Mary Ford Elementary School
North Charleston, South Carolina
The program for the 52,000 S.F. facility included the renovation of the existing c. 1956 building and a new nine classroom wing as well as a physical education / multipurpose facility. The existing red brick, two-story, double-loaded corridor building exists in an x-urban site in the "Neck" area of the Charleston peninsula. The urban context is a fragmented conditioned or bricolage of light industry, commercial, and low-income housing bordered by a series of railways and wetlands. It can be described best as a ragged condition -- one that needed repair or at least re-definition for the school in terms of location.
The overall concept of redefining location was the assemblage of the strategies to yield a new condition defined by a folded landscape to create exterior spaces and reflected light and color to connect interior and exterior spaces while defining specific location inside the building.

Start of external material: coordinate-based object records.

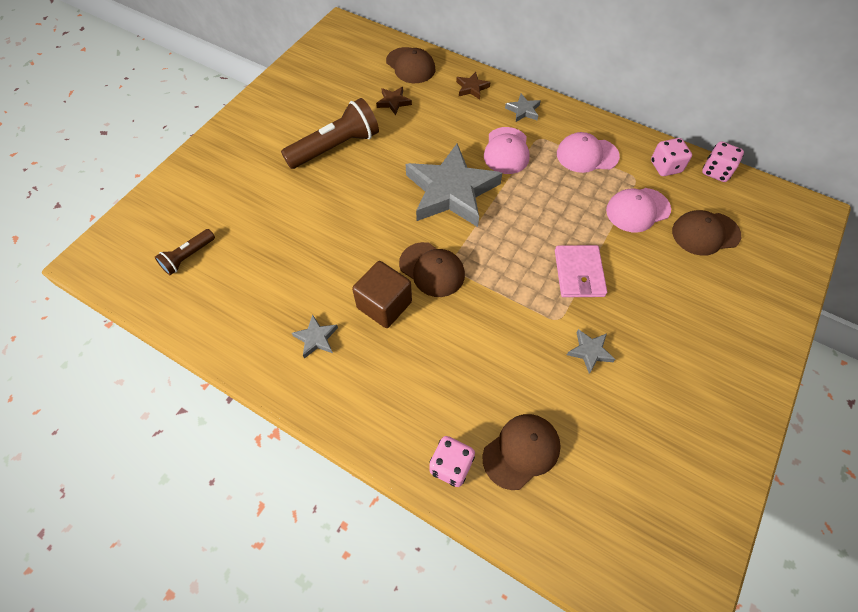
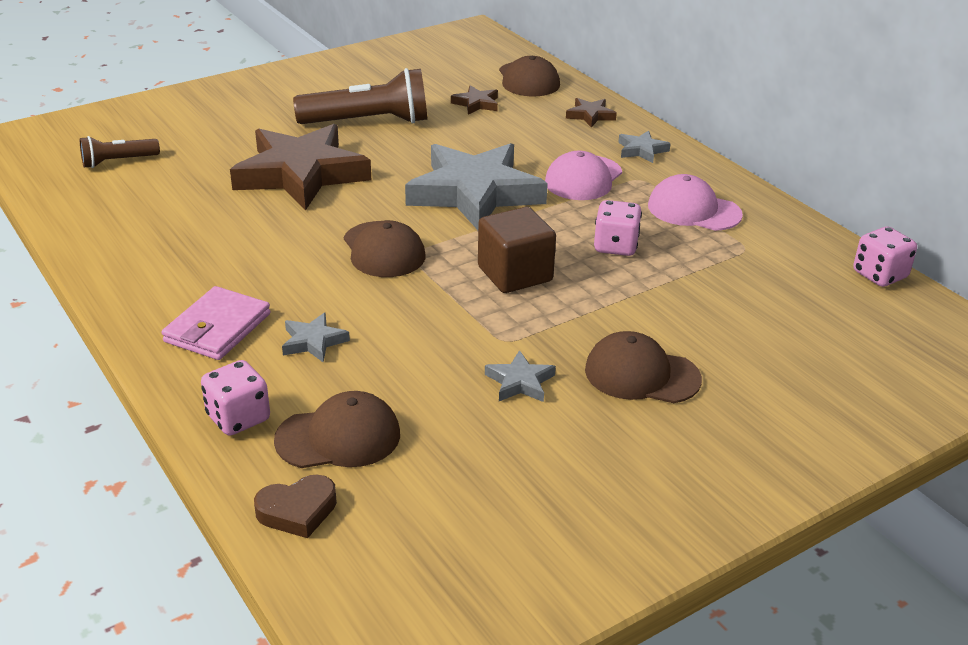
camera: 25 degrees right, 25 degrees down
grey star [292,314,338,359] -> grey star moved to [282,312,350,362]
brown cube [352,261,412,328] -> brown cube moved to [478,207,556,293]
pink wallet [555,245,607,297] -> pink wallet moved to [161,286,271,360]
pink cap [606,188,671,232] -> none
pink dice [651,138,692,176] -> pink dice moved to [594,200,642,256]
brown cap [672,210,741,256] -> brown cap moved to [585,331,702,403]
none -> brown star [230,124,371,211]
none -> brown heart [254,475,337,538]

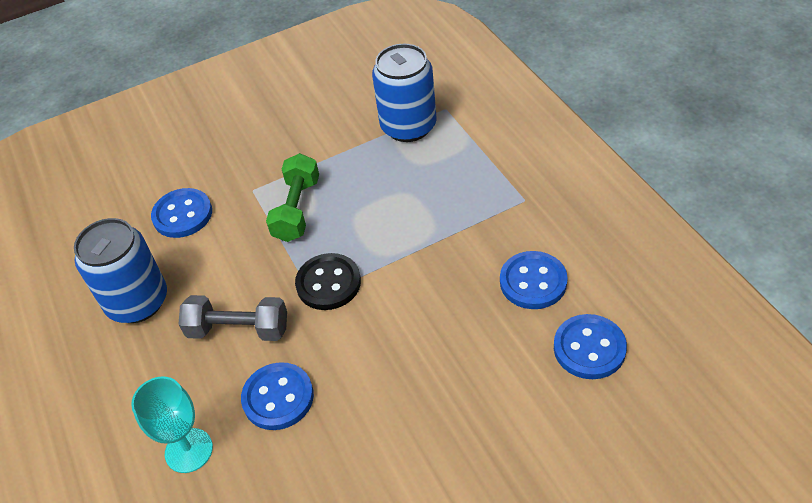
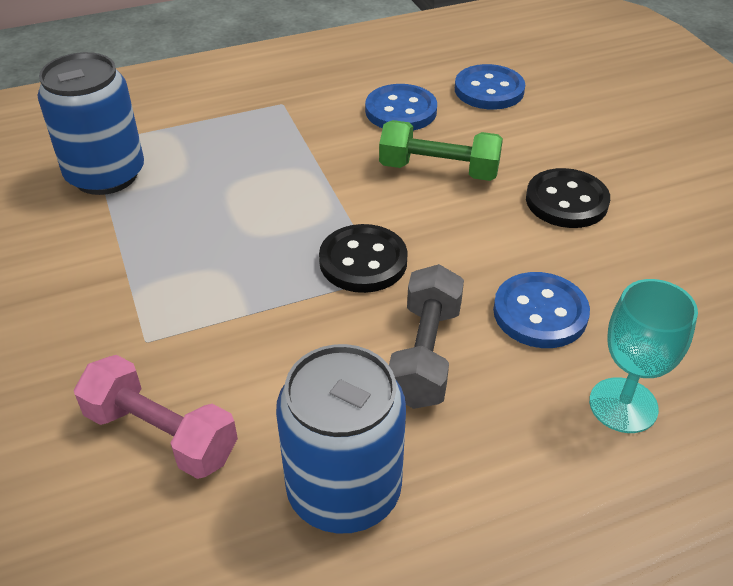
camera: 90 degrees left, 5 degrees down
blue button [151,188,212,238] -> pink dumbbell [74,355,238,479]
green dumbbell [266,153,319,242] -> green dumbbell moved to [379,120,503,181]
none -> black button [526,168,610,228]

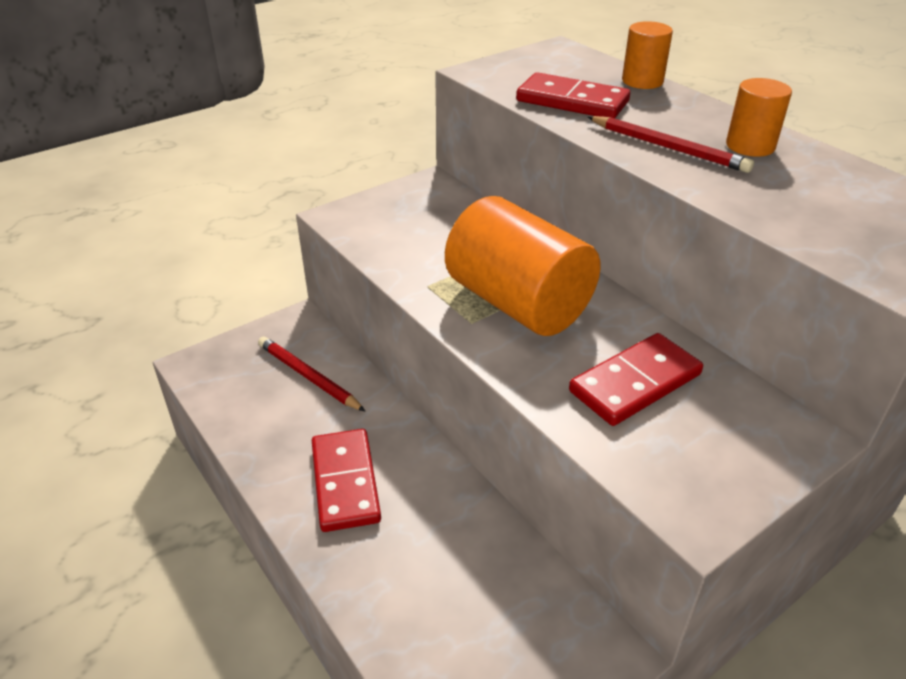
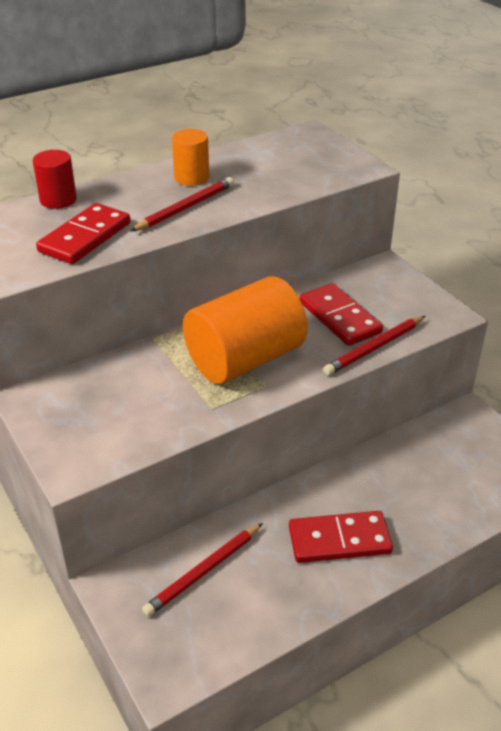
camera: 85 degrees left, 0 degrees up
orange cylinder [622,21,673,89] -> red cylinder [33,150,77,209]
none -> red pencil [323,316,425,375]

The urban design strategy was to stabilize the urban condition at the adjacent residential neighborhoods at the north and east with an "Urban Hedge". This two story element is a vegetated scrim that would provide protection from solar heat gain along the existing 350 ft. southwest elevation of the building as well as add a landscape amenity to the neighborhood. In addition, a new entry canopy was constructed to open to the neighborhood to accept the relationship context.
Civil design considerations were especially problematic for this site. Early in the design process it was determined that the existing site for expansion set upon a municipal trash dump. Environmental testing indicated that hazardous material were not present; however, the soil had to be remediated by excavating the waste and backfilling with proper fill to support the foundations for the new wings. Methane monitoring systems were installed in the new wings to monitor the daily air quality. In addition, the site had to be excavated for petroleum fuel that had leaked from an underground storage tank.
Upon completion of the site remediation the primary site strategy was to created a set of sculpted play areas and ball fields to erase the memory of the former condition and to set a new sense of place for this economically depressed area. Spatial joints were constructed between interior spaces and exterior “rooms” as occupiable fields of events and fields of landscape.
Stereonomy of mass and ground planes in contrast to the floating qualities of canopies and new roof conditions supported by steel framing are rendered through light and "lightness". Masses and ground planes are carved to make rooms for new events upon terraced landscapes while new overhead conditions are light constructed to provide new "scapes" that mediate between ground and sky.
At the interior of the new addition the folded ceiling modules the scale of the corridor and registers the idea of location with reflected light and reflected color from the walls and the floors.